* [WHAT THE TASK ASKS]: Write out the listing below exactly as it stands, leaving out the pictures.
[Opening RECORD EXCERPTS section]
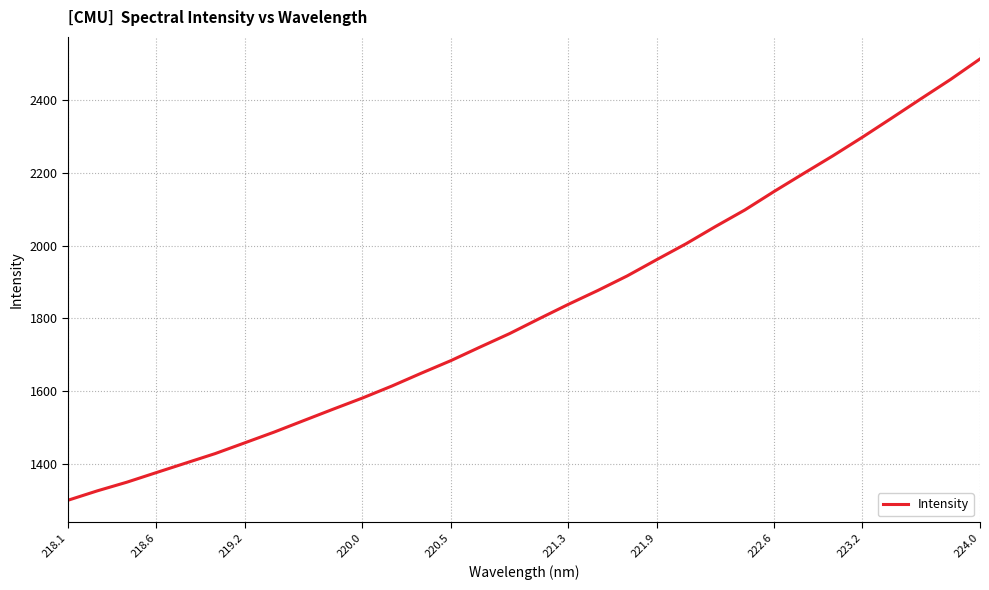

What is the difference between the maximum and minimum values?

1209.6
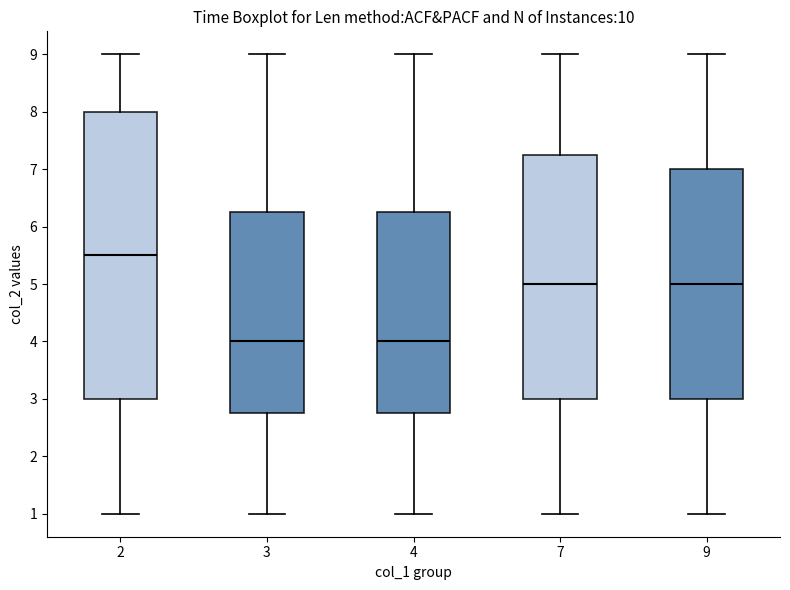

Where does the upper whisker of the box at x = 2 end on the y-axis? The values are not printed on the chart, so give them approximately, as read against the axis.

9.0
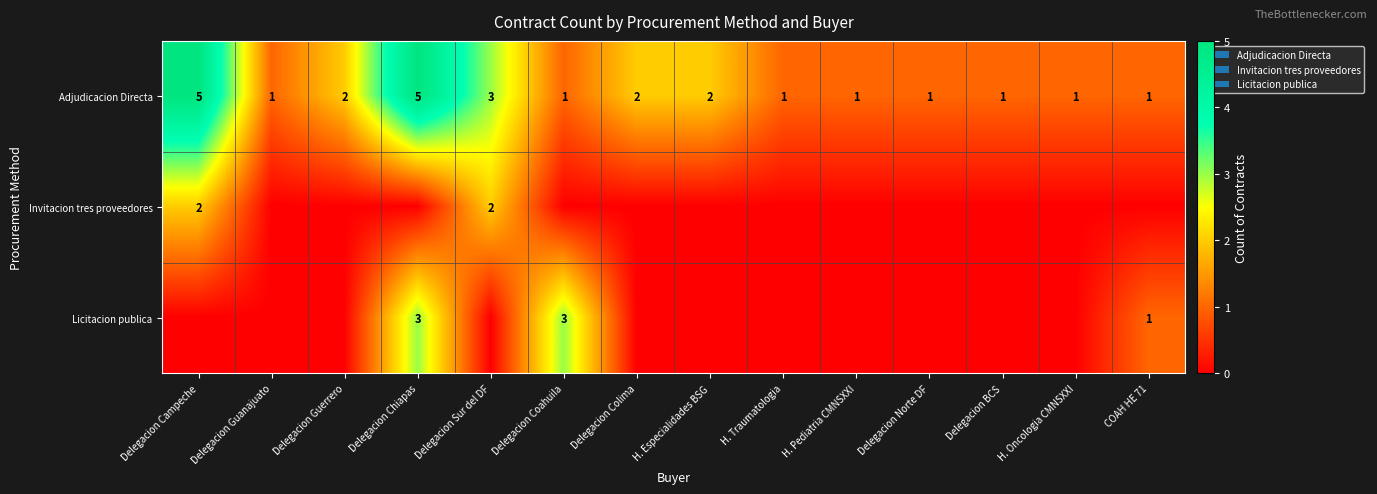

What is the sum of all Adjudicacion Directa values?

27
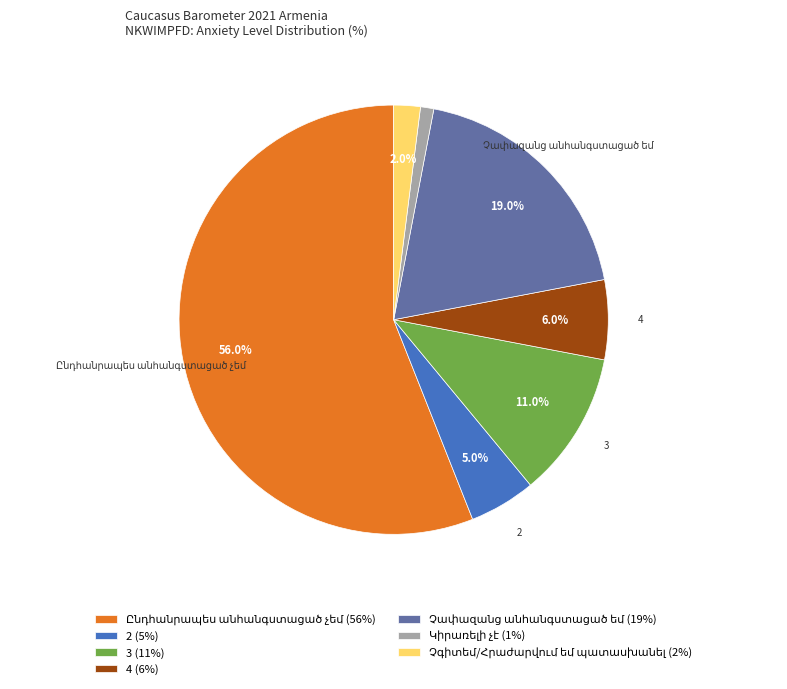

Is there a majority slice in this chart?

Yes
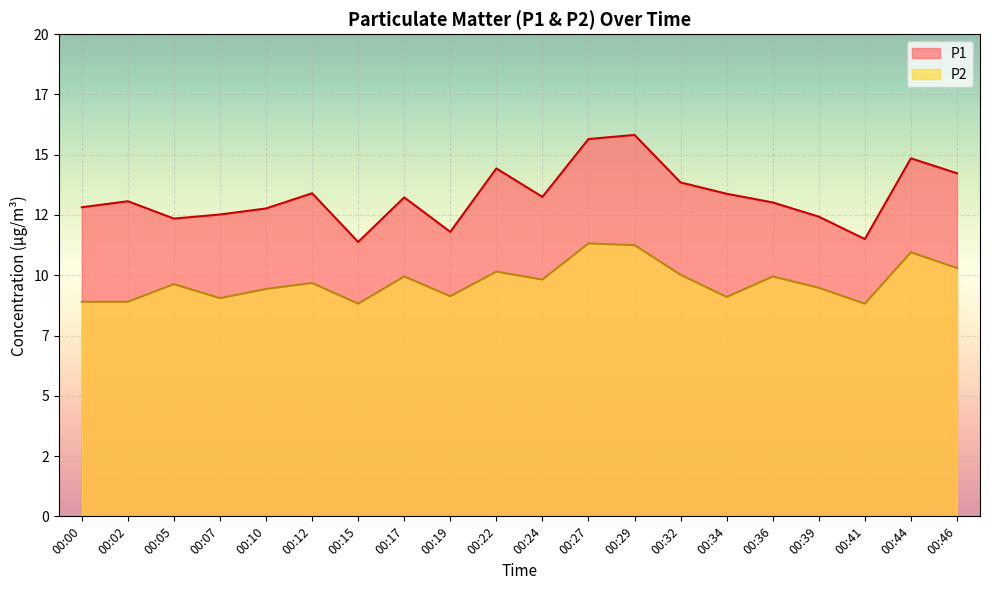

What is the spread (max minus min) of values at 00:44?

3.9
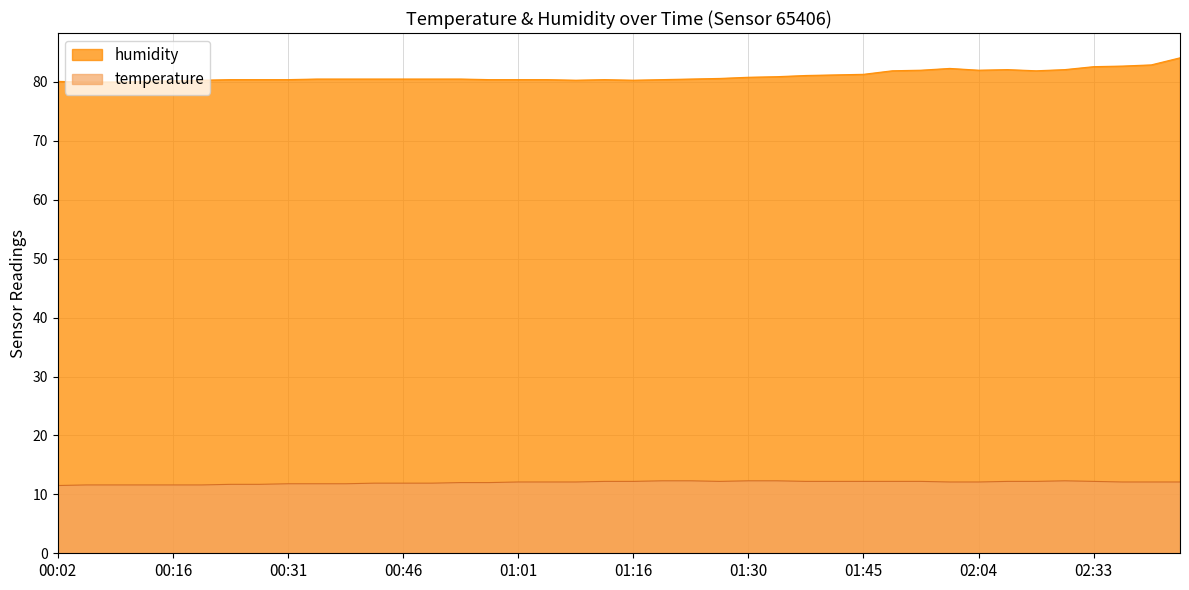

True or false: temperature and humidity intersect in this chart.

False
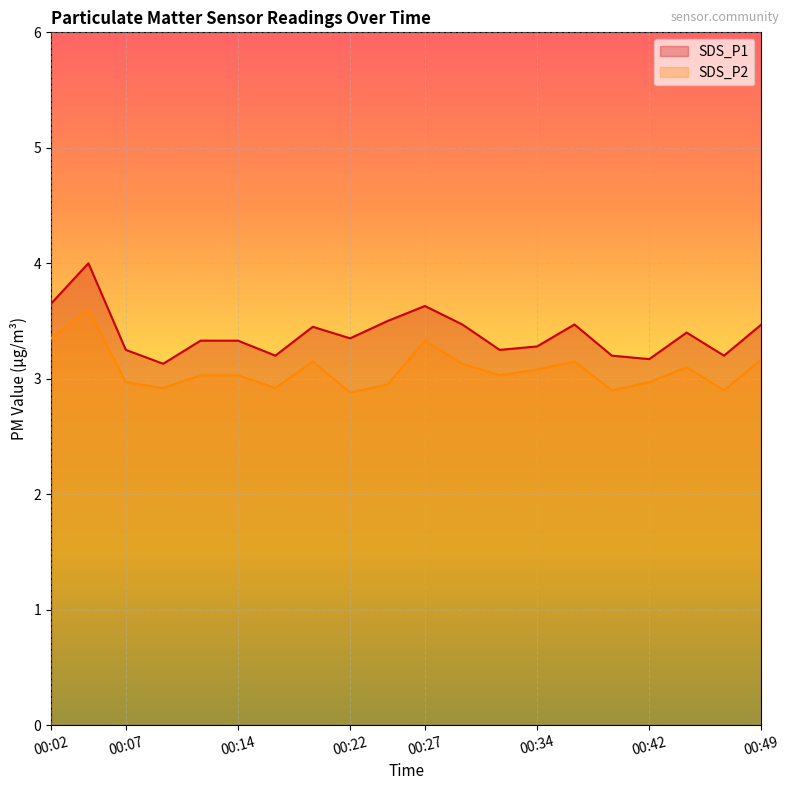

Reading right to left, transcribe all the data shown in this chart.

SDS_P1: 00:49=3.5	00:47=3.2	00:44=3.4	00:42=3.2	00:39=3.2	00:37=3.5	00:34=3.3	00:32=3.2	00:29=3.5	00:27=3.6	00:24=3.5	00:22=3.4	00:19=3.5	00:17=3.2	00:14=3.3	00:12=3.3	00:09=3.1	00:07=3.2	00:04=4.0	00:02=3.6
SDS_P2: 00:49=3.2	00:47=2.9	00:44=3.1	00:42=3.0	00:39=2.9	00:37=3.1	00:34=3.1	00:32=3.0	00:29=3.1	00:27=3.3	00:24=3.0	00:22=2.9	00:19=3.1	00:17=2.9	00:14=3.0	00:12=3.0	00:09=2.9	00:07=3.0	00:04=3.6	00:02=3.4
[Closing RECORD EXCERPTS section]
* [SOLUTION]:
What is the difference between the maximum and minimum values?

1209.6

Where does the upper whisker of the box at x = 2 end on the y-axis? The values are not printed on the chart, so give them approximately, as read against the axis.

9.0

What is the sum of all Adjudicacion Directa values?

27

Is there a majority slice in this chart?

Yes

What is the spread (max minus min) of values at 00:44?

3.9

True or false: temperature and humidity intersect in this chart.

False

Reading right to left, transcribe all the data shown in this chart.

SDS_P1: 00:49=3.5	00:47=3.2	00:44=3.4	00:42=3.2	00:39=3.2	00:37=3.5	00:34=3.3	00:32=3.2	00:29=3.5	00:27=3.6	00:24=3.5	00:22=3.4	00:19=3.5	00:17=3.2	00:14=3.3	00:12=3.3	00:09=3.1	00:07=3.2	00:04=4.0	00:02=3.6
SDS_P2: 00:49=3.2	00:47=2.9	00:44=3.1	00:42=3.0	00:39=2.9	00:37=3.1	00:34=3.1	00:32=3.0	00:29=3.1	00:27=3.3	00:24=3.0	00:22=2.9	00:19=3.1	00:17=2.9	00:14=3.0	00:12=3.0	00:09=2.9	00:07=3.0	00:04=3.6	00:02=3.4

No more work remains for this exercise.